Source data:
★ ★ ★ ★
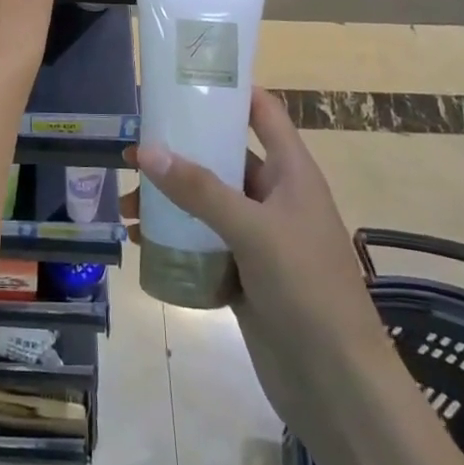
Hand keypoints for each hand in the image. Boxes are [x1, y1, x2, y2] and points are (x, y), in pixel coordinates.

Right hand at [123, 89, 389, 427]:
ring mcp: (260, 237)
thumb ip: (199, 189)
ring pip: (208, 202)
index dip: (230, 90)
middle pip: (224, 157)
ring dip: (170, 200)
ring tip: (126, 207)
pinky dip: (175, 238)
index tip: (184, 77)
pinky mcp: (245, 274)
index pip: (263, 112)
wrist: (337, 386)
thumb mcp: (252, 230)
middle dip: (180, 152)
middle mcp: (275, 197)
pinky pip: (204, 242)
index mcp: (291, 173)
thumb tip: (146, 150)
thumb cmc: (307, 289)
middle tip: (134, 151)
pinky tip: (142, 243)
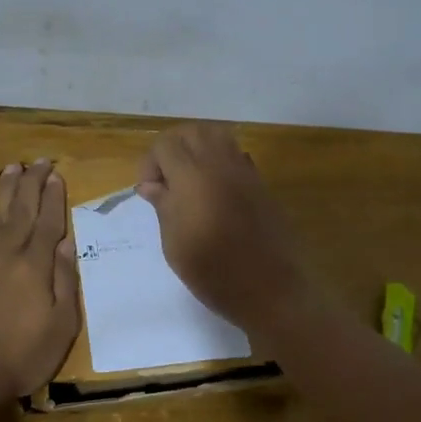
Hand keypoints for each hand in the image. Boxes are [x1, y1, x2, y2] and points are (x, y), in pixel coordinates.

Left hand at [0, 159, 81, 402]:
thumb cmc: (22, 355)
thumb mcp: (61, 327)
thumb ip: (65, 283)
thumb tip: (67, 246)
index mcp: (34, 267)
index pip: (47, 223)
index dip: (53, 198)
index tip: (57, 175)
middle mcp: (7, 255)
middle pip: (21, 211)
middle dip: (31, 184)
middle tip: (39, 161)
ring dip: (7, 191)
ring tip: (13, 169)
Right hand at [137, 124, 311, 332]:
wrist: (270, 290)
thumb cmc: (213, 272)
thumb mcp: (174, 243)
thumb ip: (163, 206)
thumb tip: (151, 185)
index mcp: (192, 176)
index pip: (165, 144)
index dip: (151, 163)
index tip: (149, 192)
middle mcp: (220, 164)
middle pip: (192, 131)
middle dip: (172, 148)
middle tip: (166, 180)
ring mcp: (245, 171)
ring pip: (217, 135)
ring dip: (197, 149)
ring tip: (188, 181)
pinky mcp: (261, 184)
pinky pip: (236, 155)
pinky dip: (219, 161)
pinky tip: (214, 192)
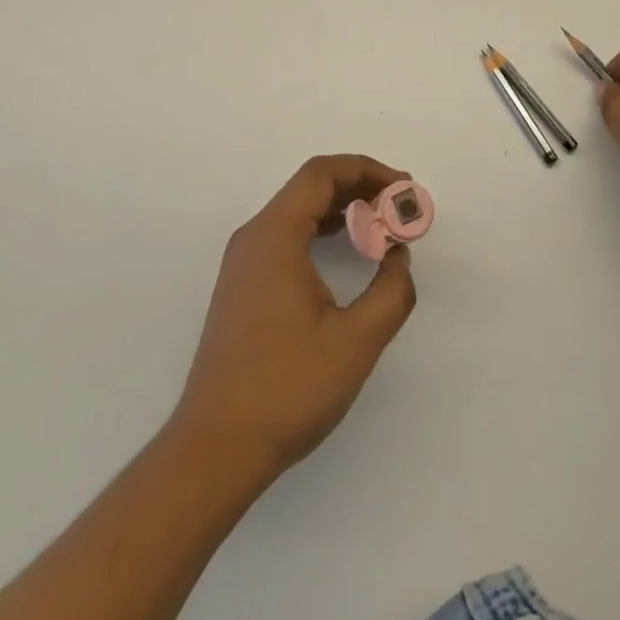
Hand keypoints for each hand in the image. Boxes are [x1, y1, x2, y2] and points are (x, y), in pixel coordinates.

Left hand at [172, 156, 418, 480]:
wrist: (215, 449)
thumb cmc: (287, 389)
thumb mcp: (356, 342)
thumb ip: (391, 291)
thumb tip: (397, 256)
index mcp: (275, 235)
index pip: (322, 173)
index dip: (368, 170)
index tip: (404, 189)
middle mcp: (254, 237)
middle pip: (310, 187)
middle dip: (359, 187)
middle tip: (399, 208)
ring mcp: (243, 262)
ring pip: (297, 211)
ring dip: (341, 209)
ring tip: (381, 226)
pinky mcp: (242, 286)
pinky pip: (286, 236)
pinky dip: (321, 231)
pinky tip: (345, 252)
★ ★ ★ ★
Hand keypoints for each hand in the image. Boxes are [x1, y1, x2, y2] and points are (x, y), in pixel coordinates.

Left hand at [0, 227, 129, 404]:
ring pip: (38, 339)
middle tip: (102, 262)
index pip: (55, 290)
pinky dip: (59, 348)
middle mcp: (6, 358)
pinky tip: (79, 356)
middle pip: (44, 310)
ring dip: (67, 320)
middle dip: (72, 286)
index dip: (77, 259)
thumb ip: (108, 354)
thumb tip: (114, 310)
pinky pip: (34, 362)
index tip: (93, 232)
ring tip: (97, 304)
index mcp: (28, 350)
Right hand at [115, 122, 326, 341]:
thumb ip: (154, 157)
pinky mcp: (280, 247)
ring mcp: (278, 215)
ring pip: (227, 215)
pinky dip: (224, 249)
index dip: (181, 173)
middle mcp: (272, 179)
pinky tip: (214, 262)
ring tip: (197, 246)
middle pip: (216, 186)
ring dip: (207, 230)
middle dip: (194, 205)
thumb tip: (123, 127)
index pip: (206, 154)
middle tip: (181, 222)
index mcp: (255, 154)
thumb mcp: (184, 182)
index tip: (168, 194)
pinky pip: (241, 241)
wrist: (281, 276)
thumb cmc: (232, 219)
★ ★ ★ ★
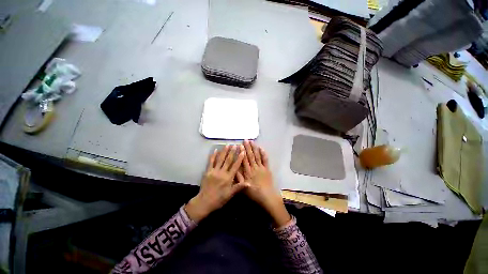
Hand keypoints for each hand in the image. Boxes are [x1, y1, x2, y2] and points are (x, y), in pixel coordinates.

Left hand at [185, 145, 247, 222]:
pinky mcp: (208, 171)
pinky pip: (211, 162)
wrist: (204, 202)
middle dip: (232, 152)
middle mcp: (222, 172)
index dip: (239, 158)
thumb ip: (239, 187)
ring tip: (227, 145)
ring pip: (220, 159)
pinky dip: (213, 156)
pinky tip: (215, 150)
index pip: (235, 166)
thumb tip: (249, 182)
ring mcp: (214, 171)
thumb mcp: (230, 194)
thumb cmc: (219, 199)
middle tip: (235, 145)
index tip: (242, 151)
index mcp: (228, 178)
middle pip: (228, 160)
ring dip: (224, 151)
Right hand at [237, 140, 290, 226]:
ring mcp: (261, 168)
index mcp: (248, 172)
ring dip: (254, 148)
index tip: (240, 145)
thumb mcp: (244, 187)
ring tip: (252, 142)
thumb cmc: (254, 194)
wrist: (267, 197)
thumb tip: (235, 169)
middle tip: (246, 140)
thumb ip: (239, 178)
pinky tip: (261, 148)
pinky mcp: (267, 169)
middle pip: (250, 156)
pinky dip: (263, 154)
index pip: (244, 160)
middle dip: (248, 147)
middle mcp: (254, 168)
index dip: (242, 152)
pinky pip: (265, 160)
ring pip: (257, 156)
★ ★ ★ ★
Work instructions = Taking the records above, print only and exactly the lines from the line with "index pip: (47, 223)" to the line with "middle tip: (399, 208)", both kept, and exclude pictures.

Exercise answer =
index pip: (47, 223)
index dip: (53, 198)
index tip: (57, 175)
middle mcp: (7, 255)
middle pip: (21, 211)
middle dip: (31, 184)
middle tip: (39, 161)
ring dip: (7, 191)
ring tip: (13, 169)
Right hand at [137, 124, 311, 332]:
wrist: (270, 290)
thumb cmc: (213, 272)
thumb mcp: (174, 243)
thumb ip: (163, 206)
thumb tip: (151, 185)
index mcp: (192, 176)
index pip: (165, 144)
index dip: (151, 163)
index tip: (149, 192)
middle mcp: (220, 164)
middle pip: (192, 131)
middle dip: (172, 148)
middle tip: (166, 180)
ring mcp: (245, 171)
ring pip: (217, 135)
ring dip: (197, 149)
ring tip: (188, 181)
pinky mcp: (261, 184)
pinky pip: (236, 155)
pinky dip: (219, 161)
pinky tip: (214, 192)
Hand keypoints for each hand in the image. Boxes are [x1, y1, x2, y2] and points are (x, y), in pixel coordinates.

Left hand at [172, 156, 418, 480]:
wrist: (215, 449)
thumb cmc: (287, 389)
thumb mcp: (356, 342)
thumb ip: (391, 291)
thumb tip: (397, 256)
index mcp: (275, 235)
index pip: (322, 173)
index dip: (368, 170)
index tip: (404, 189)
middle mcp: (254, 237)
middle pip: (310, 187)
middle dip: (359, 187)
middle tip: (399, 208)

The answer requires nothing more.